Elle rappelle naïvement à Titus
que le mot amour ne rime jamais avec toujours.
Vers 3 à 4 : « Dans un mois, dans un an, comment souffrirons-nous
Seigneur, que tant de mers me séparent de vous ? »
Voici l'évocation qui commence.
Le temps est en marche et la séparation
accomplie : qu'il s'agisse d'un mois ou d'un an, le temps ne comptera plus puisque
plus rien ne viendra rompre l'attente.
Cette évocation est si douloureuse que
Bérénice se demande si Titus et elle pourront la supporter.
Le vers 4 évoque une
idée de temps illimitée.
Ici, comme dans le monologue d'Hermione, au vers 1427
(Acte V, Scène 1) l'espace et le temps se confondent.
(L'espace symbolise le
temps).
Vers 5 à 7 : « Que le jour recommence et que le jour finisse,
Sans que jamais Titus puisse voir Bérénice,
Sans que de tout le jour, je puisse voir Titus ? »
On dit que ces trois vers sont parmi les plus beaux de la langue française.
Voici que réapparaît la séparation par le temps.

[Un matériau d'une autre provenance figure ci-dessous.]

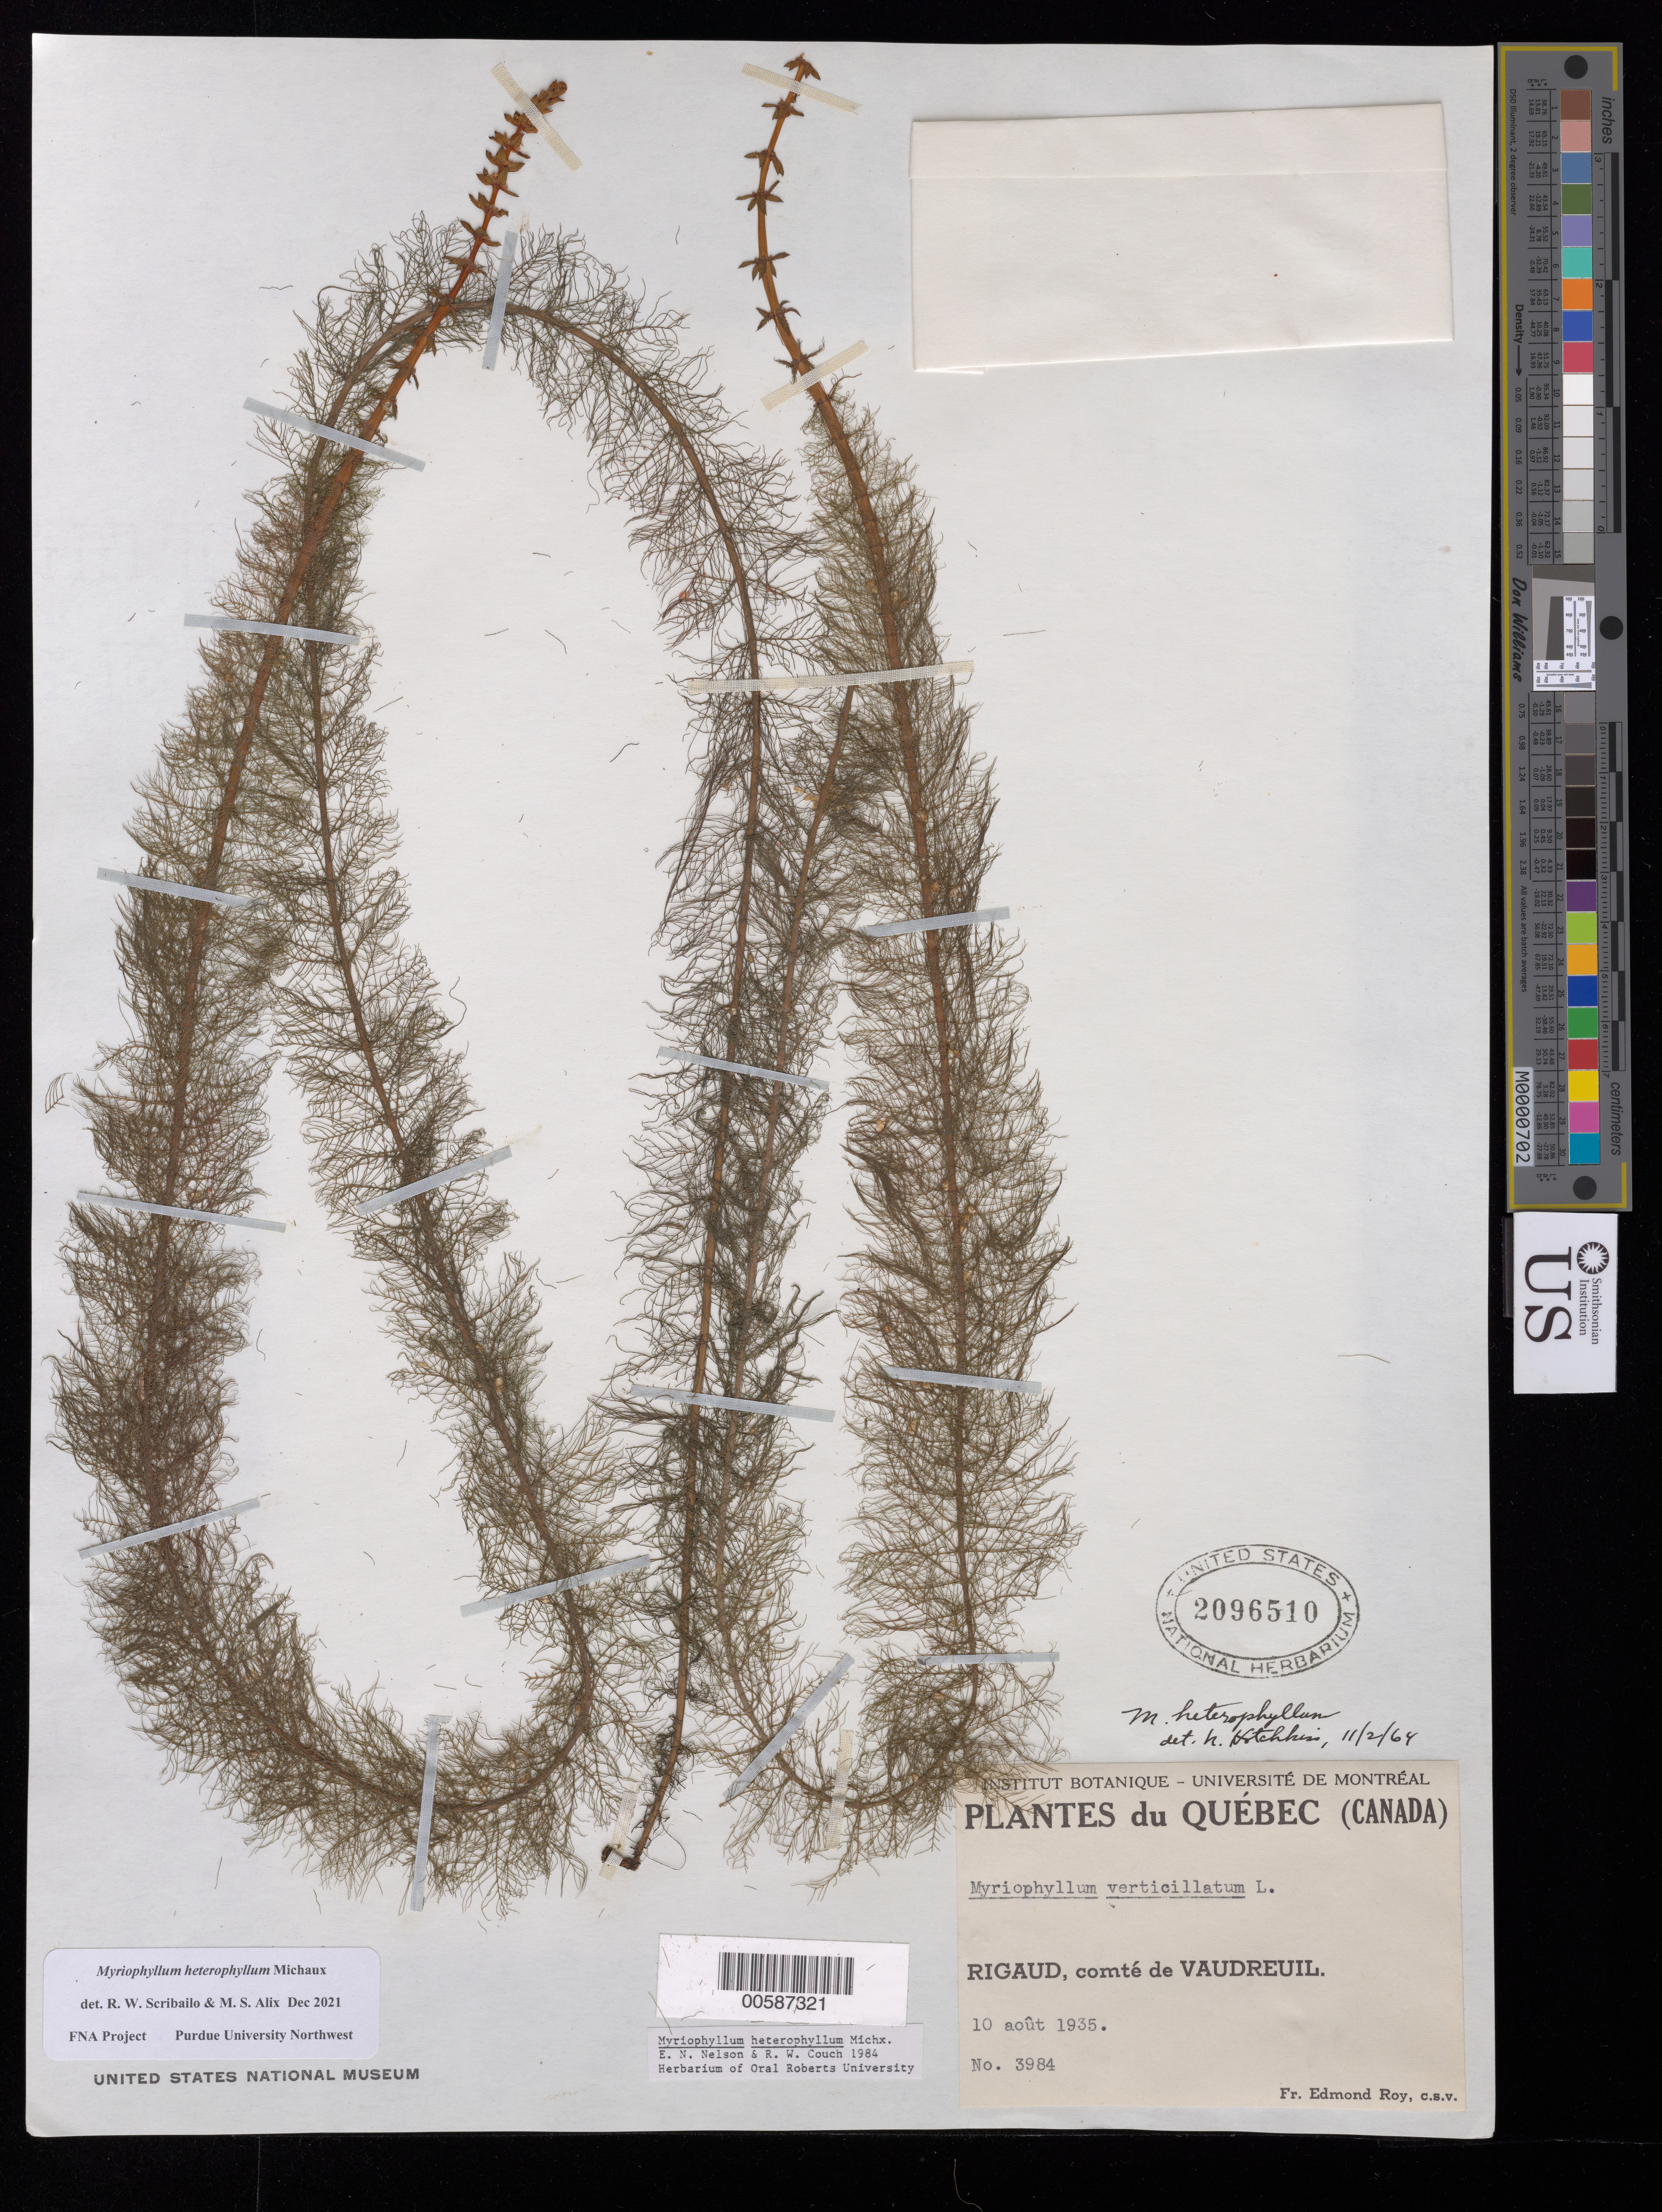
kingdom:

Même si la mer symbolisait la
distance, l'inexorable image des jours qui passent un à un est encore plus
douloureuse.
Cette lenteur poignante, Racine a su la rendre grâce à la force du
singulier ! C'est toujours le même jour ! Il fait de tous les jours à venir un seul et
même jour indéfini.
Par ailleurs, l'invasion des vers « recommencer » et « finir » exprime l'idée d'un
défilement de jour défini.
La répétition de jour et l’allitération pour que ces trois vers
donnent l'impression d'un seul verbe interminable.
Bérénice parle le langage de l'amour vrai.
Elle vit déjà son calvaire futur.
Elle a
découvert cette terrible vérité : « Le temps est avant tout psychologique » .
Ce sont
les passions humaines qui l'écartent et l'étirent.
Sans Titus, le temps ne sera plus
qu'un vide immense.
Elle s'est laissée emporter par son évocation .
Elle prophétise.
Cette angoisse est insoutenable.
Elle s'attend à ce que Titus la reprenne à son
compte, qu'il soit brûlé aux entrailles par une terreur identique à la sienne.
Il doit
réagir et l'interrompre, mais Titus se tait.
2.
Elle s'agace.
Vers 8 à 11 : « Mais quelle est mon erreur, et que de soins perdus !
L'ingrat, de mon départ consolé par avance,
Daignera-t-il compter les jours de mon absence ?
Ces jours si longs pour moi lui sembleront trop courts.
»
Rien d'étonnant alors à ce qu'elle revienne à une réalité plus cruelle encore que
son futur sans espoir.
Au moins pouvait-elle se consoler de la souffrance de Titus ?
Elle donne à son silence une interprétation logique de femme : soit Titus l'aime, soit
il ne l'aime plus.
C'est une femme simple qui a des explications aux choses de la
vie.
On remarque que les adjectifs « ingrat » et « cruel » sont ceux qui reviennent le
plus dans le vocabulaire de Racine.
Il est vrai que Bérénice, en plus, a tout fait pour
que Titus accède au pouvoir.
On peut donc dire que le qualificatif « ingrat » prend également un sens moderne.
Depuis cinq ans, elle a été la plus fidèle des compagnes, et elle avouait quelques
instants avant à Paulin qu'elle a fait de Titus un empereur glorieux et vertueux.
Elle.
»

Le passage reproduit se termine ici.